Gâteau aux carrottes
Makes two 10-inch (23cm) cakes
(Adapted from Lulu’s Provençal Table* by Richard Olney, foreword by Alice Waters.)
Although Lulu calls this a gâteau aux noix, I’m featuring the carrots, which appear in the cake as little orange flecks, hence the name change. I swapped out almonds for the walnuts since I like them better, but free to use either. Or another nut.
When I get more time, I want to try this with different kinds of flour, as well as trying to make it a thicker, yet lighter, cake. In the past, I’ve played around, replacing one tablespoon of the butter with a tablespoon of a good nut oil. Walnut, plum kernel, or hazelnut all add a terrific nutty aroma to the finished gâteau.

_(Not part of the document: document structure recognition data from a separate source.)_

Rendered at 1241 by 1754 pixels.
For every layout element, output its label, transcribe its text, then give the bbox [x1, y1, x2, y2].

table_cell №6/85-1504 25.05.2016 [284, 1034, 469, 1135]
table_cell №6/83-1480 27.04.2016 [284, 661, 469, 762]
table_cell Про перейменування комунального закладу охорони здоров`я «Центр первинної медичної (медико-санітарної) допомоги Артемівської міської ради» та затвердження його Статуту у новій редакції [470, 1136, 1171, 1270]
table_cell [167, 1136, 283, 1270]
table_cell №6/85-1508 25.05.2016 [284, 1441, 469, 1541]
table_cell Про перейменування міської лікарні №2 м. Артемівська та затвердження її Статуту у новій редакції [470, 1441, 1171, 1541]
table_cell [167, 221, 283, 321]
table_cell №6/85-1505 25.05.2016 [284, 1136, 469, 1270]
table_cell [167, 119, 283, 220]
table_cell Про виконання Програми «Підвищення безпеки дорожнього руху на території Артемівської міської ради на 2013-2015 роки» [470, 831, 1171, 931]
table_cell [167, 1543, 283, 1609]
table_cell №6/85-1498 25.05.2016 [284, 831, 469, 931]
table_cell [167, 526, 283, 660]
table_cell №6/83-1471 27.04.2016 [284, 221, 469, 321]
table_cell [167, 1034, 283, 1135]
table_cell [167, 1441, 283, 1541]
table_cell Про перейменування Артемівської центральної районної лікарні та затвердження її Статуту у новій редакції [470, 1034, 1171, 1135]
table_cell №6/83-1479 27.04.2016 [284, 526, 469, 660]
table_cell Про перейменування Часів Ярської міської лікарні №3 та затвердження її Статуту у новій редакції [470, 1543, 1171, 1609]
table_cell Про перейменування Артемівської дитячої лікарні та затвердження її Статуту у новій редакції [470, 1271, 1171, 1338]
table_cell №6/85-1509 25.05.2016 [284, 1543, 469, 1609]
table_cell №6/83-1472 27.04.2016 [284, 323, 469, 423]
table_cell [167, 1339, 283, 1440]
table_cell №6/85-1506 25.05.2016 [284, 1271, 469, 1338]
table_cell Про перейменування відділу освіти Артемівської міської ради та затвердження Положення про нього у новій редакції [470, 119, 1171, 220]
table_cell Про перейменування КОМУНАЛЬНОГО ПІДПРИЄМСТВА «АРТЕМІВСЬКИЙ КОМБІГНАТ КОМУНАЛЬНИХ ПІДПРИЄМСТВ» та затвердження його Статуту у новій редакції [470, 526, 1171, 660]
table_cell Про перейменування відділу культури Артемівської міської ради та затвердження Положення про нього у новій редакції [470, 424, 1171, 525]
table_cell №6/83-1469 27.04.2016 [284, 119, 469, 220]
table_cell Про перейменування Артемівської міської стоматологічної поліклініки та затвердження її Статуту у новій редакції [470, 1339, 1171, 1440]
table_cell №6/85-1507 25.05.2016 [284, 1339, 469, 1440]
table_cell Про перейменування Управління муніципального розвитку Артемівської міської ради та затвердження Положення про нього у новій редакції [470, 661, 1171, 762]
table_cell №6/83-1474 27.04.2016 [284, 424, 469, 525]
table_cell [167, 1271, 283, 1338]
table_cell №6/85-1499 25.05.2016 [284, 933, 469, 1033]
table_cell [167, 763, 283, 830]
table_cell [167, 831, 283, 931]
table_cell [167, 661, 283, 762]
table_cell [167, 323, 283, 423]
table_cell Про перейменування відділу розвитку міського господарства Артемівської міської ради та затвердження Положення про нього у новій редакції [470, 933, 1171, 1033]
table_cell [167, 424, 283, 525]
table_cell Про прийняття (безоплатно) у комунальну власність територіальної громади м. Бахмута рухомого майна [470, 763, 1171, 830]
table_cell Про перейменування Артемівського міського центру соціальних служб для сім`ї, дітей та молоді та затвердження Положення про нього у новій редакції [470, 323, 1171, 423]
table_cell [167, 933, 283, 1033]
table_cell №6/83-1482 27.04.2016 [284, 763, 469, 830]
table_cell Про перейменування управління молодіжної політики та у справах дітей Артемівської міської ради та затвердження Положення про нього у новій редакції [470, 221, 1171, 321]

- 8 tablespoons (115g) butter, salted or unsalted, at room temperature
- 1 1/4 cups (250g) sugar
- pinch of salt
- 5 large eggs, at room temperature
- 1 3/4 cups (225g) toasted almonds
- 2/3 cup (90g) flour
- 1/4 cup, packed, (40g) finely grated carrot
1. Preheat the oven to 325F (160C). Butter two shallow 10-inch (23cm) cake pans and line each with a circle of parchment paper. Then lightly butter the top of each circle of paper.
2. Beat the butter, sugar and salt until smooth.
3. Meanwhile, pulverize the nuts and flour in a food processor or blender until relatively fine, but not powdery. If you don’t have a machine, simply chop the nuts by hand and toss them with the flour.
3. Beat in the eggs one at a time. Afterwards, stir in the ground nut mixture and the carrots, mixing just until smooth.
4. Divide the batter into the pans, smooth it evenly, and bake for 40 minutes, until a toothpick inserted into the center comes out clean.
Cool, then release the cake from the pans and cut in wedges to serve.
(Note: This is a rather unusual cake. More like a flat griddle-cake. Next time I might try it with one less egg and maybe a bit more flour since I think the recipe was written with American flour in mind, and French flour is quite a bit softer.)
*The original edition of Lulu’s Provençal Table shown above, was originally published by HarperCollins, and subsequently re-published. It appears to be out of print, but one can easily find used copies available. I suggest if you get one, try for an original edition, which are not at all expensive (for now) and includes photographs by Gail Skoff.